Tuesday, March 24, 2009

Osteoarthritis grading systems

So your doctor has said you have Grade III osteoarthritis.

Is this better or worse than Grades I and II?

What does it tell you?

Firstly, there is more than one classification of arthritis - so this complicates things.

Two of the more common are the Kellgren and Lawrence Grading system and the Outerbridge.

The Kellgren and Lawrence system is based on xrays and consists of Normal, Grade I, Grade II, Grade II and Grade IV.

It measures the presence of typical features of osteoarthritis:

  • Joint space narrowing - bone is visible on xray but the articular cartilage that covers it is not. A normal joint therefore appears to have a space between the bones. Any decrease in space implies a reduction in cartilage cover.

  • Osteophytes - small bony projections that form around joint margins. Thought to be a result of the body trying to increase joint surface area to decrease pressure. They are responsible for limiting range of motion and can cause pain.

  • Sclerosis - this means 'hardening' and is a sign of osteoarthritis, seen as increased white areas in the bone at the joint margins

If your knee is classified as normal it is unlikely you would be reading this. There is no evidence of any wear.

Grade I : Unlikely narrowing of the joint space, possible osteophytes

Grade II: Identified small osteophytes, possible narrowing of the joint

Grade III: Multiple, moderately sized osteophytes, definite joint space narrowing, some sclerotic areas, possible deformation of bone ends

Grade IV: Multiple large osteophytes, severe joint space narrowing, marked sclerosis and definite bony end deformity.

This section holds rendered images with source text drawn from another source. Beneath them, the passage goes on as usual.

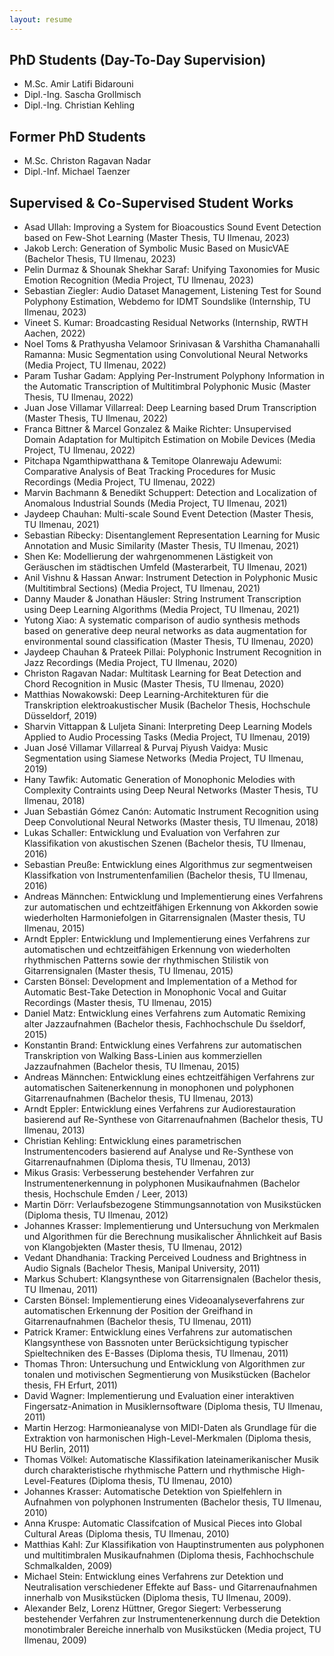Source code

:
 ```yaml
---
layout: resume
---
```


## PhD Students (Day-To-Day Supervision)

* M.Sc. Amir Latifi Bidarouni
* Dipl.-Ing. Sascha Grollmisch
* Dipl.-Ing. Christian Kehling

## Former PhD Students

* M.Sc. Christon Ragavan Nadar
* Dipl.-Inf. Michael Taenzer

## Supervised & Co-Supervised Student Works

* Asad Ullah: Improving a System for Bioacoustics Sound Event Detection based on Few-Shot Learning (Master Thesis, TU Ilmenau, 2023)
* Jakob Lerch: Generation of Symbolic Music Based on MusicVAE (Bachelor Thesis, TU Ilmenau, 2023)
* Pelin Durmaz & Shounak Shekhar Saraf: Unifying Taxonomies for Music Emotion Recognition (Media Project, TU Ilmenau, 2023)
* Sebastian Ziegler: Audio Dataset Management, Listening Test for Sound Polyphony Estimation, Webdemo for IDMT Soundslike (Internship, TU Ilmenau, 2023)
* Vineet S. Kumar: Broadcasting Residual Networks (Internship, RWTH Aachen, 2022)
* Noel Toms & Prathyusha Velamoor Srinivasan & Varshitha Chamanahalli Ramanna: Music Segmentation using Convolutional Neural Networks (Media Project, TU Ilmenau, 2022)
* Param Tushar Gadam: Applying Per-Instrument Polyphony Information in the Automatic Transcription of Multitimbral Polyphonic Music (Master Thesis, TU Ilmenau, 2022)
* Juan Jose Villamar Villarreal: Deep Learning based Drum Transcription (Master Thesis, TU Ilmenau, 2022)
* Franca Bittner & Marcel Gonzalez & Maike Richter: Unsupervised Domain Adaptation for Multipitch Estimation on Mobile Devices (Media Project, TU Ilmenau, 2022)
* Pitchapa Ngamthipwatthana & Temitope Olanrewaju Adewumi: Comparative Analysis of Beat Tracking Procedures for Music Recordings (Media Project, TU Ilmenau, 2022)
* Marvin Bachmann & Benedikt Schuppert: Detection and Localization of Anomalous Industrial Sounds (Media Project, TU Ilmenau, 2021)
* Jaydeep Chauhan: Multi-scale Sound Event Detection (Master Thesis, TU Ilmenau, 2021)
* Sebastian Ribecky: Disentanglement Representation Learning for Music Annotation and Music Similarity (Master Thesis, TU Ilmenau, 2021)
* Shen Ke: Modellierung der wahrgenommenen Lästigkeit von Geräuschen im städtischen Umfeld (Masterarbeit, TU Ilmenau, 2021)
* Anil Vishnu & Hassan Anwar: Instrument Detection in Polyphonic Music (Multitimbral Sections) (Media Project, TU Ilmenau, 2021)
* Danny Mauder & Jonathan Häusler: String Instrument Transcription using Deep Learning Algorithms (Media Project, TU Ilmenau, 2021)
* Yutong Xiao: A systematic comparison of audio synthesis methods based on generative deep neural networks as data augmentation for environmental sound classification (Master Thesis, TU Ilmenau, 2020)
* Jaydeep Chauhan & Prateek Pillai: Polyphonic Instrument Recognition in Jazz Recordings (Media Project, TU Ilmenau, 2020)
* Christon Ragavan Nadar: Multitask Learning for Beat Detection and Chord Recognition in Music (Master Thesis, TU Ilmenau, 2020)
* Matthias Nowakowski: Deep Learning-Architekturen für die Transkription elektroakustischer Musik (Bachelor Thesis, Hochschule Düsseldorf, 2019)
* Sharvin Vittappan & Luljeta Sinani: Interpreting Deep Learning Models Applied to Audio Processing Tasks (Media Project, TU Ilmenau, 2019)
* Juan José Villamar Villarreal & Purvaj Piyush Vaidya: Music Segmentation using Siamese Networks (Media Project, TU Ilmenau, 2019)
* Hany Tawfik: Automatic Generation of Monophonic Melodies with Complexity Contraints using Deep Neural Networks (Master Thesis, TU Ilmenau, 2018)
* Juan Sebastián Gómez Canón: Automatic Instrument Recognition using Deep Convolutional Neural Networks (Master thesis, TU Ilmenau, 2018)
* Lukas Schaller: Entwicklung und Evaluation von Verfahren zur Klassifikation von akustischen Szenen (Bachelor thesis, TU Ilmenau, 2016)
* Sebastian Preuße: Entwicklung eines Algorithmus zur segmentweisen Klassifkation von Instrumentenfamilien (Bachelor thesis, TU Ilmenau, 2016)
* Andreas Männchen: Entwicklung und Implementierung eines Verfahrens zur automatischen und echtzeitfähigen Erkennung von Akkorden sowie wiederholten Harmoniefolgen in Gitarrensignalen (Master thesis, TU Ilmenau, 2015)
* Arndt Eppler: Entwicklung und Implementierung eines Verfahrens zur automatischen und echtzeitfähigen Erkennung von wiederholten rhythmischen Patterns sowie der rhythmischen Stilistik von Gitarrensignalen (Master thesis, TU Ilmenau, 2015)
* Carsten Bönsel: Development and Implementation of a Method for Automatic Best-Take Detection in Monophonic Vocal and Guitar Recordings (Master thesis, TU Ilmenau, 2015)
* Daniel Matz: Entwicklung eines Verfahrens zum Automatic Remixing alter Jazzaufnahmen (Bachelor thesis, Fachhochschule Du ̈sseldorf, 2015)
* Konstantin Brand: Entwicklung eines Verfahrens zur automatischen Transkription von Walking Bass-Linien aus kommerziellen Jazzaufnahmen (Bachelor thesis, TU Ilmenau, 2015)
* Andreas Männchen: Entwicklung eines echtzeitfähigen Verfahrens zur automatischen Saitenerkennung in monophonen und polyphonen Gitarrenaufnahmen (Bachelor thesis, TU Ilmenau, 2013)
* Arndt Eppler: Entwicklung eines Verfahrens zur Audiorestauration basierend auf Re-Synthese von Gitarrenaufnahmen (Bachelor thesis, TU Ilmenau, 2013)
* Christian Kehling: Entwicklung eines parametrischen Instrumentencoders basierend auf Analyse und Re-Synthese von Gitarrenaufnahmen (Diploma thesis, TU Ilmenau, 2013)
* Mikus Grasis: Verbesserung bestehender Verfahren zur Instrumentenerkennung in polyphonen Musikaufnahmen (Bachelor thesis, Hochschule Emden / Leer, 2013)
* Martin Dörr: Verlaufsbezogene Stimmungsannotation von Musikstücken (Diploma thesis, TU Ilmenau, 2012)
* Johannes Krasser: Implementierung und Untersuchung von Merkmalen und Algorithmen für die Berechnung musikalischer Ähnlichkeit auf Basis von Klangobjekten (Master thesis, TU Ilmenau, 2012)
* Vedant Dhandhania: Tracking Perceived Loudness and Brightness in Audio Signals (Bachelor Thesis,
Manipal University, 2011)
* Markus Schubert: Klangsynthese von Gitarrensignalen (Bachelor thesis, TU Ilmenau, 2011)
* Carsten Bönsel: Implementierung eines Videoanalyseverfahrens zur automatischen Erkennung der Position der Greifhand in Gitarrenaufnahmen (Bachelor thesis, TU Ilmenau, 2011)
* Patrick Kramer: Entwicklung eines Verfahrens zur automatischen Klangsynthese von Bassnoten unter Berücksichtigung typischer Spieltechniken des E-Basses (Diploma thesis, TU Ilmenau, 2011)
* Thomas Thron: Untersuchung und Entwicklung von Algorithmen zur tonalen und motivischen Segmentierung von Musikstücken (Bachelor thesis, FH Erfurt, 2011)
* David Wagner: Implementierung und Evaluation einer interaktiven Fingersatz-Animation in Musiklernsoftware (Diploma thesis, TU Ilmenau, 2011)
* Martin Herzog: Harmonieanalyse von MIDI-Daten als Grundlage für die Extraktion von harmonischen High-Level-Merkmalen (Diploma thesis, HU Berlin, 2011)
* Thomas Völkel: Automatische Klassifikation lateinamerikanischer Musik durch charakteristische rhythmische Pattern und rhythmische High-Level-Features (Diploma thesis, TU Ilmenau, 2010)
* Johannes Krasser: Automatische Detektion von Spielfehlern in Aufnahmen von polyphonen Instrumenten (Bachelor thesis, TU Ilmenau, 2010)
* Anna Kruspe: Automatic Classifcation of Musical Pieces into Global Cultural Areas (Diploma thesis, TU Ilmenau, 2010)
* Matthias Kahl: Zur Klassifikation von Hauptinstrumenten aus polyphonen und multitimbralen Musikaufnahmen (Diploma thesis, Fachhochschule Schmalkalden, 2009)
* Michael Stein: Entwicklung eines Verfahrens zur Detektion und Neutralisation verschiedener Effekte auf Bass- und Gitarrenaufnahmen innerhalb von Musikstücken (Diploma thesis, TU Ilmenau, 2009).
* Alexander Belz, Lorenz Hüttner, Gregor Siegert: Verbesserung bestehender Verfahren zur Instrumentenerkennung durch die Detektion monotimbraler Bereiche innerhalb von Musikstücken (Media project, TU Ilmenau, 2009)



<!-- ### Footer

Last updated: Nov 2020 -->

As you can see by the description, the higher the number the worse things get.

The Outerbridge Classification is also scored from zero to grade IV but is made from arthroscopic appearance rather than xray findings.

Grade 0 = Normal

Grade I: Softening and swelling of the articular cartilage

Grade II: Partial thickness fissures

Grade III: Full thickness fissures

Grade IV: Bone exposed

The two scales are comparable throughout with the end point, Grade IV, being what is typically described as 'bone on bone'.

The higher the grade of osteoarthritis, the higher the probability of symptoms such as pain, stiffness and swelling.
I say probability because the correlation between the extent of degenerative disease and symptoms is not as strong as most people would think. There are many people with knees far from normal walking around blissfully unaware. There are also the unfortunate few with relatively minor degenerative changes who suffer severe pain on a daily basis.

These classification systems are the tools that Orthopaedic Specialists use to monitor the progression of the disease process. They also give information about which treatment options are appropriate and which may no longer be of assistance.

Having Grade IV arthritis does not mean that you have to have a knee replacement. It may mean that from a surgical point of view it is the only operation that can be offered, but as usual the advice remains......
If you can continue on as you are, do so.